Император Всероссийский Николай II Александрович | страница 37



Сам Николай II, Витте, да и многие сановники ожидали, что день опубликования манифеста, 18 октября, если и не превратится во всеобщий праздник, то по крайней мере станет днем единения и примирения. Но этого не произошло. Если умеренные слои общества считали, что теперь можно пойти на соглашение с властью, левые расценивали манифест лишь как промежуточную победу, признак слабости противника. Лидер левых либералов П. Н. Милюков узнал о манифесте в Москве в Литературном кружке. Ликующие сторонники подняли его на руки, поставили на стол в центре ресторанной залы и заставили произнести речь. Подняв бокал шампанского, Милюков сказал: «Ничто не изменилось, война продолжается». И эту точку зрения разделяли многие. По стране прокатилась новая волна митингов. Не стихало и революционное движение. Дело дошло до вооруженного восстания в Москве (9 – 18 декабря 1905 г.), подавлять которое пришлось военной силой.

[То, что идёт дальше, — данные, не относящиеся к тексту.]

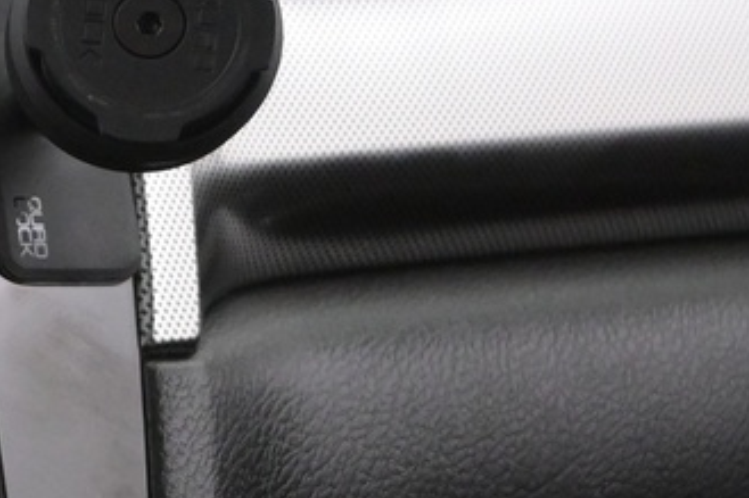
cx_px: -637
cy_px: 168
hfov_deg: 13.9
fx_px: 2687
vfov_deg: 10.6
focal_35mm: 129
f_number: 3.5
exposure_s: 1/50
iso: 2500
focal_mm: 17.5
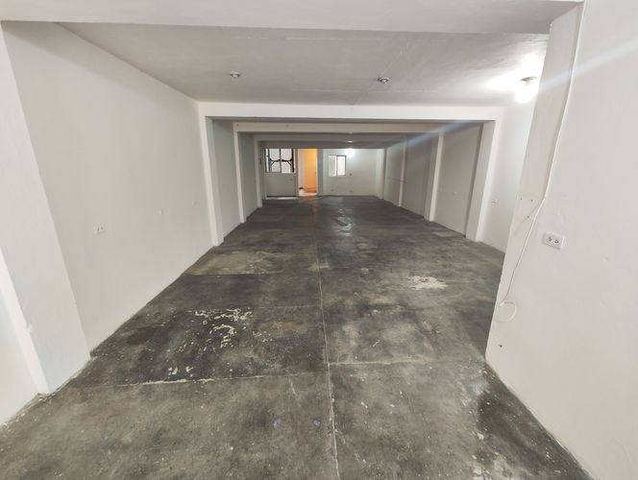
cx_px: 319
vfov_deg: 85.8
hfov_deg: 102.0
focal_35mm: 14
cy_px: 240
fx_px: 258
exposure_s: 1/30
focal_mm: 2.16
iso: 556
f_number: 2.2
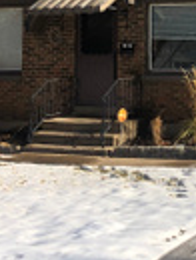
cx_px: 200
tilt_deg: +4.3
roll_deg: +0.1
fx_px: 775
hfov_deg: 14.2
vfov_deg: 18.6
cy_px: 14
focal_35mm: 103
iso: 20
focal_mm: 3.99
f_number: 1.8
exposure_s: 1/2088
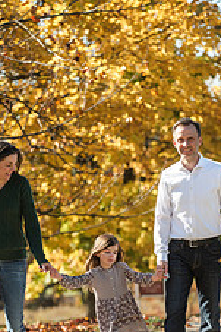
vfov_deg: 7.7
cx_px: 98
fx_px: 2471
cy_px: 177
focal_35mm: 268
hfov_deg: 5.1
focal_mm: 135
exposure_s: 1/3200
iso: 500
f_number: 4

Во время обсуждения и в первые недели после опубликования манифеста современники склонны были расценивать его как конституцию. Но, строго говоря, таковой он не был. По сути, это была очередная декларация намерений правительства. Правда, на этот раз заявленные планы преобразований включали все основные требования оппозиции: гражданские свободы (неприкосновенность личности, свободу совести, слова, собраний, союзов), признание думы не законосовещательным, а законодательным органом. Однако для того, чтобы все это стало действительностью, надо было еще разработать соответствующие законы. В этой ситуации многое зависело от того, какую окончательную форму примут планируемые преобразования, а в конечном итоге – от воли императора, без подписи которого не мог быть реализован ни один закон. А сам он с самого начала относился к манифесту именно как к конституции. Более того, при обсуждении текста император не пытался обойтись минимальными уступками. Эту свою позицию он объяснял тем, что предпочитает «давать все сразу, нежели быть вынужденным в ближайшем будущем уступать по мелочам и все-таки прийти к тому же».

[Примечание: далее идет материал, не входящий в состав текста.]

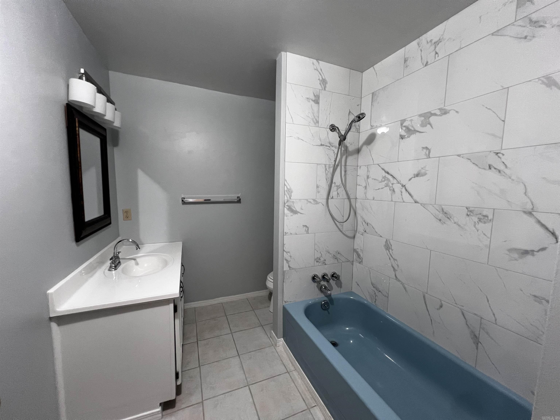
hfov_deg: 106.2
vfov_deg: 89.9
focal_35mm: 13
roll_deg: -0.8
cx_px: 280
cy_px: 210
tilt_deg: -5.7
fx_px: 210
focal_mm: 1.57
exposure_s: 1/60
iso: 200
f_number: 1.8
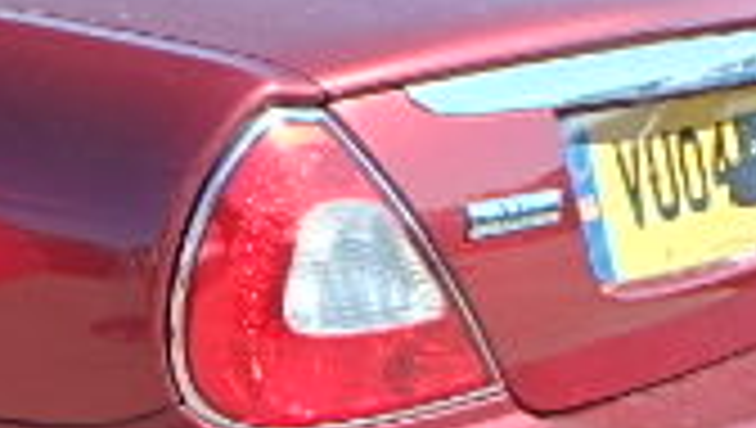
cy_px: 410
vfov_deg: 13.8
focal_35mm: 87
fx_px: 1746
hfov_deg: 21.9
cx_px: -234
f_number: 3.5
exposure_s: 1/800
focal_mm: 3.7
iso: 125
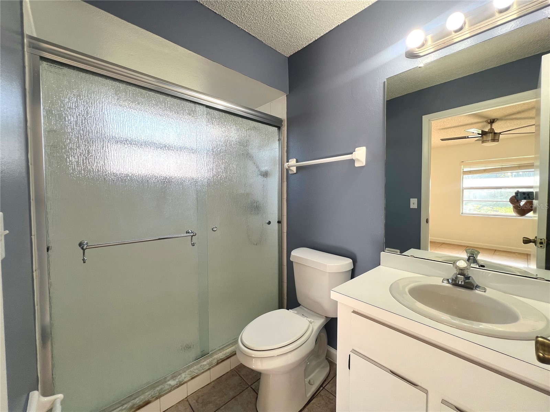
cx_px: 275
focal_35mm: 13
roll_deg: +0.3
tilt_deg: -2.0
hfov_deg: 106.2
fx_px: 207
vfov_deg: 89.9
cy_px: 206
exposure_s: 1/120
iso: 64
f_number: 1.8
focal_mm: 1.57
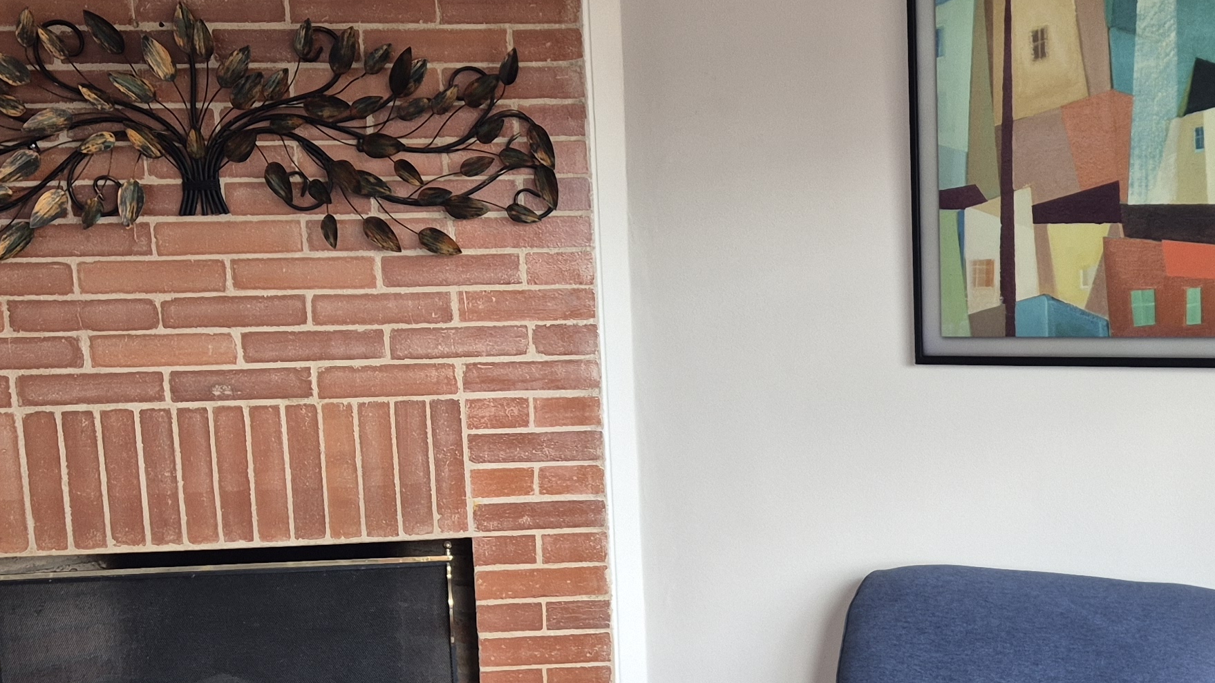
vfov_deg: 20.7
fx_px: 1836
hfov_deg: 36.4
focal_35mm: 57
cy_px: 608
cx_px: 763
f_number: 1.8
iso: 100
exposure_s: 1/120
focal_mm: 5.4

Решение далось Николаю II очень тяжело. «Ужасные дни», «страшное решение», писал он матери. Но после того как это решение было принято, он не считал себя вправе отказываться от данного слова. Принимая в декабре представителей монархических организаций, чуть ли не требовавших от монарха отмены манифеста и подтверждения незыблемости самодержавия, император сказал: «Манифест, данный Мною 17 октября, есть полное и убежденное выражение Моей непреклонной и непреложной воли и акт, не подлежащий изменению».